Harris beat Julie Walters, nominated for BBC One drama A Short Stay in Switzerland, and Suranne Jones, who starred in Unforgiven, to the best actress prize, while Oyelowo was named best actor for his work on the adaptation of Andrea Levy’s novel.
A delighted Harris immediately thanked her mother at the ceremony, describing her as her “accent coach”.
“Without her I don’t think [my character] Hortense would have been half as good as she was,” she said.
The ceremony at the Grosvenor House Hotel in London was hosted by Gavin and Stacey star Rob Brydon.
Comedian Harry Hill scooped the top prize of the night, beating Michael McIntyre and Ant and Dec to best entertainment performance for his TV Burp show on ITV1.
But the night belonged mostly to the BBC, which one 18 of the 25 main prizes up for grabs.
The corporation also took home the coveted best drama prize for its BBC1 drama The Street, created by Bafta-winning writer Jimmy McGovern and featuring an ensemble cast including Stephen Graham and Anna Friel.

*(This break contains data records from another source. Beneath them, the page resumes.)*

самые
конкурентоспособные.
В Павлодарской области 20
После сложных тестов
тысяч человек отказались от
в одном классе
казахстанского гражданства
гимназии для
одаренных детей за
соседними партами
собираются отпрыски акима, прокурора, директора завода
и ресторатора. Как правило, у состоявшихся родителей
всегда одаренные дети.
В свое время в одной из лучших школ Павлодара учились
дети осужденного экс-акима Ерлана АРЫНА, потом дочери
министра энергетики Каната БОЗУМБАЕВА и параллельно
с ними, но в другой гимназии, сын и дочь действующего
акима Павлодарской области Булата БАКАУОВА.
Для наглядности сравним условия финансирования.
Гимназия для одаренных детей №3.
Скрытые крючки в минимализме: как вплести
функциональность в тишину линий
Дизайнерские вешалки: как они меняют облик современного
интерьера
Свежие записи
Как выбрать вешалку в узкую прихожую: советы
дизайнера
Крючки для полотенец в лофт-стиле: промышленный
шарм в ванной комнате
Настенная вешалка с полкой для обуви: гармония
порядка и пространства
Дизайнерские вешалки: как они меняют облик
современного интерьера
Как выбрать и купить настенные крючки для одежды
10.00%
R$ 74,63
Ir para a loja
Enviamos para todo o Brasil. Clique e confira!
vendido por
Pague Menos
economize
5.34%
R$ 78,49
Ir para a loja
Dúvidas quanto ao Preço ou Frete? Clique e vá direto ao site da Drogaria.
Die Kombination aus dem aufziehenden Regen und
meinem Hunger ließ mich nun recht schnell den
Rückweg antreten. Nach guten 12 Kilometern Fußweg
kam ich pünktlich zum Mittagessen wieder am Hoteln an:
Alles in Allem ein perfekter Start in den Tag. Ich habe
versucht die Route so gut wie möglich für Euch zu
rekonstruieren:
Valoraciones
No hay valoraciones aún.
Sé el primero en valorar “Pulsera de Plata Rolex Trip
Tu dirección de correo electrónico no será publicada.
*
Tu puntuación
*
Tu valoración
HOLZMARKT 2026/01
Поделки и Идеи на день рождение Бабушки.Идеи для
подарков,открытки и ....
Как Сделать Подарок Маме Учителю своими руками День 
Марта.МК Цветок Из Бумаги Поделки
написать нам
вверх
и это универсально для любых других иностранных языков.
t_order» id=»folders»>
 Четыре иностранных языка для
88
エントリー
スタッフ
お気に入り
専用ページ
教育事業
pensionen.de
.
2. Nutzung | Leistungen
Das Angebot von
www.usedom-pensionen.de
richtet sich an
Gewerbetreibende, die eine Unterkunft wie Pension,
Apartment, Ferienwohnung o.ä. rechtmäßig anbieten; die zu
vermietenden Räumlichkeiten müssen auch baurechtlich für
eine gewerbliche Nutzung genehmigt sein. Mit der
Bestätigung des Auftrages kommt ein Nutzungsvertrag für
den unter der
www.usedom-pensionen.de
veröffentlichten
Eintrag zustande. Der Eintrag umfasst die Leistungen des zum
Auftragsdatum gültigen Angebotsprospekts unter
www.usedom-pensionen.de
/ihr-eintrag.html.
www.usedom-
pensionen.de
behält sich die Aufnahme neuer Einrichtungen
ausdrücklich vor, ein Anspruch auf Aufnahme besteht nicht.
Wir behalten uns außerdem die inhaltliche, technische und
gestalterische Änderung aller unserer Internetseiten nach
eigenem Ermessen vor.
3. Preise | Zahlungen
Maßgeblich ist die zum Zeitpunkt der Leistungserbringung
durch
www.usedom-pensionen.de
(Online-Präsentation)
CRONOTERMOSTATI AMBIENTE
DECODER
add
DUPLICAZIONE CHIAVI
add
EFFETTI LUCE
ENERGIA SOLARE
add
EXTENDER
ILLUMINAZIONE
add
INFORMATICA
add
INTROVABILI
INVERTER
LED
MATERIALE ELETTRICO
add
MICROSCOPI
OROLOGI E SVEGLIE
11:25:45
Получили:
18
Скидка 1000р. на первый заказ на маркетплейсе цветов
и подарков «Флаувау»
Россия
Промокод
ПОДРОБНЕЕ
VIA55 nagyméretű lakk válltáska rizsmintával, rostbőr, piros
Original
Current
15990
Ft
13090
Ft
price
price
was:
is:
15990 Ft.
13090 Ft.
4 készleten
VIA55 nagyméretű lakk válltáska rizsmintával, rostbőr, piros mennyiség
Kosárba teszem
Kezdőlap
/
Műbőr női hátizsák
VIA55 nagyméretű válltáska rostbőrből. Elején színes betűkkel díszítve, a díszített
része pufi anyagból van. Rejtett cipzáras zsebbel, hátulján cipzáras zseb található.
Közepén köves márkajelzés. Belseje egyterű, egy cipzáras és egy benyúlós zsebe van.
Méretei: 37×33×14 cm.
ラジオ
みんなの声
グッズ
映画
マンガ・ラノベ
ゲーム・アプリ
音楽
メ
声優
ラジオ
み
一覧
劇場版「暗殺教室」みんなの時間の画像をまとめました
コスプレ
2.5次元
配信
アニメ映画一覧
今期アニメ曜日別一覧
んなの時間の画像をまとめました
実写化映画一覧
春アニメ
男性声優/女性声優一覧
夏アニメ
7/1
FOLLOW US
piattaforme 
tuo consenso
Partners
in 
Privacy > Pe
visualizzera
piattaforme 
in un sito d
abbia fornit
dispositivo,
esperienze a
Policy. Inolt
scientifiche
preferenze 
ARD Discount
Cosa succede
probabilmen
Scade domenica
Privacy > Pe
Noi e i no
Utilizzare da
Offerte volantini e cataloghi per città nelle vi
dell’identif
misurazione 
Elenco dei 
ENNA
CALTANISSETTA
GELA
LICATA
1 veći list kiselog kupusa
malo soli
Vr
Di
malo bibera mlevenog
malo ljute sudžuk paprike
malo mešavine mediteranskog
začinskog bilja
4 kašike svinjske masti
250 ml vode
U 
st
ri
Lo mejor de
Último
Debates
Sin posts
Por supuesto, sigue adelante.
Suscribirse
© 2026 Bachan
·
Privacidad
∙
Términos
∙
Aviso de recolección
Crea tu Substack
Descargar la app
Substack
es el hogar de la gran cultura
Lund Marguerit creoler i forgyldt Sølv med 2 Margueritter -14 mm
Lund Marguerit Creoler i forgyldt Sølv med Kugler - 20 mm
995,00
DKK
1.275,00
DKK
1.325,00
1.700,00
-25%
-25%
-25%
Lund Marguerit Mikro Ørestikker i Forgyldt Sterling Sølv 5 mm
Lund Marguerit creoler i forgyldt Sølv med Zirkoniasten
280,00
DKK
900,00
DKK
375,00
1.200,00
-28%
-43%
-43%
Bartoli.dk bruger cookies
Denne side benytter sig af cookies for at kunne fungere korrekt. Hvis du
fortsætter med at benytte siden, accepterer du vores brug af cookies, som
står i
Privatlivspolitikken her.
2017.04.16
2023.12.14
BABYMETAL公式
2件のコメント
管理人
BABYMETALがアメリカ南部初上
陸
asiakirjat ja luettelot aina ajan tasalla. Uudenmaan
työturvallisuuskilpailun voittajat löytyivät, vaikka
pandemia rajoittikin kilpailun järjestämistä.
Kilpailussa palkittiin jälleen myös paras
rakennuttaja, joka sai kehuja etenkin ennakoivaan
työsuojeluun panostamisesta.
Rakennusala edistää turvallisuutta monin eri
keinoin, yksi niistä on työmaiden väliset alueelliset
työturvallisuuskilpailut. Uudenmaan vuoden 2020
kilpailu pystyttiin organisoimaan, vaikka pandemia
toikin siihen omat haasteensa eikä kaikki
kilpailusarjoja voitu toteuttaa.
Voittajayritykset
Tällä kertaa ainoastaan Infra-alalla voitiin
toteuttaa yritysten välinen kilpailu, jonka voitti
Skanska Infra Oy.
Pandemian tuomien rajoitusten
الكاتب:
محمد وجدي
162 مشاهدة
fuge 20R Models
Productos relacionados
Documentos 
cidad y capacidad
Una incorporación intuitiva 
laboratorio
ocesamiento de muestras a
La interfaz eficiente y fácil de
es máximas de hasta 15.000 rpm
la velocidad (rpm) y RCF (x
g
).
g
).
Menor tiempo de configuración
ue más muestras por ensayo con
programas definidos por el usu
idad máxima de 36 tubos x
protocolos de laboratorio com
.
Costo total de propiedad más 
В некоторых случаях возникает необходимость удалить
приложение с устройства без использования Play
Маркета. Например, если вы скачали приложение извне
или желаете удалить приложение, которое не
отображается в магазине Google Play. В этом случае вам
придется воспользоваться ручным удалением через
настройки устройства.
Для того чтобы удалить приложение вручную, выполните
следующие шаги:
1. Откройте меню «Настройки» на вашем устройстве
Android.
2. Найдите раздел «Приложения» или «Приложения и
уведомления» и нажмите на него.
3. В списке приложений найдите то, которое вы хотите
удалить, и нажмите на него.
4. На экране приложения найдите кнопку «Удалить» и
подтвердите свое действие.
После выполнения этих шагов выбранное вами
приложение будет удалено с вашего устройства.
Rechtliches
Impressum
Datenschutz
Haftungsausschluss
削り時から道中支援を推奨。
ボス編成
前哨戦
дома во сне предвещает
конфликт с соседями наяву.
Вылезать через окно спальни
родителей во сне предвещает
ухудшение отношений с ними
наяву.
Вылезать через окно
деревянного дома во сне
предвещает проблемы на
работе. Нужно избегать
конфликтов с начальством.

Ironically, the show was taken off air last year after its third series.
And soap favourite EastEnders pipped The Bill and Casualty in the soap and continuing drama category.
Acclaimed satire The Thick Of It took the best scripted comedy accolade, while BBC Four’s news review show Newswipe beat Simon Cowell’s two ITV1 shows Britain’s Got Talent and The X Factor in the best entertainment section.
Louis Theroux was named best presenter for his BBC documentary A Place For Paedophiles, the provocative programme that featured interviews with convicted sex offenders in America.
And actress Miranda Hart won best comedy performance for her title role in BBC Two’s Miranda.
Of the other main winners, Heston Blumenthal triumphed in the features and lifestyle series category for his Channel 4 show Heston’s Feasts, which recreates Victorian recipes.
And Iain Morris and Damon Beesley won the award for comedy writing for E4’s The Inbetweeners.
Documentary film maker Norma Percy was presented with the Judges’ Prize, while Coronation Street creator Tony Warren was presented with the lifetime achievement award for his work on the long-running ITV soap, which celebrates its 50th anniversary this December.
American advertising drama Mad Men was recognised in the international section.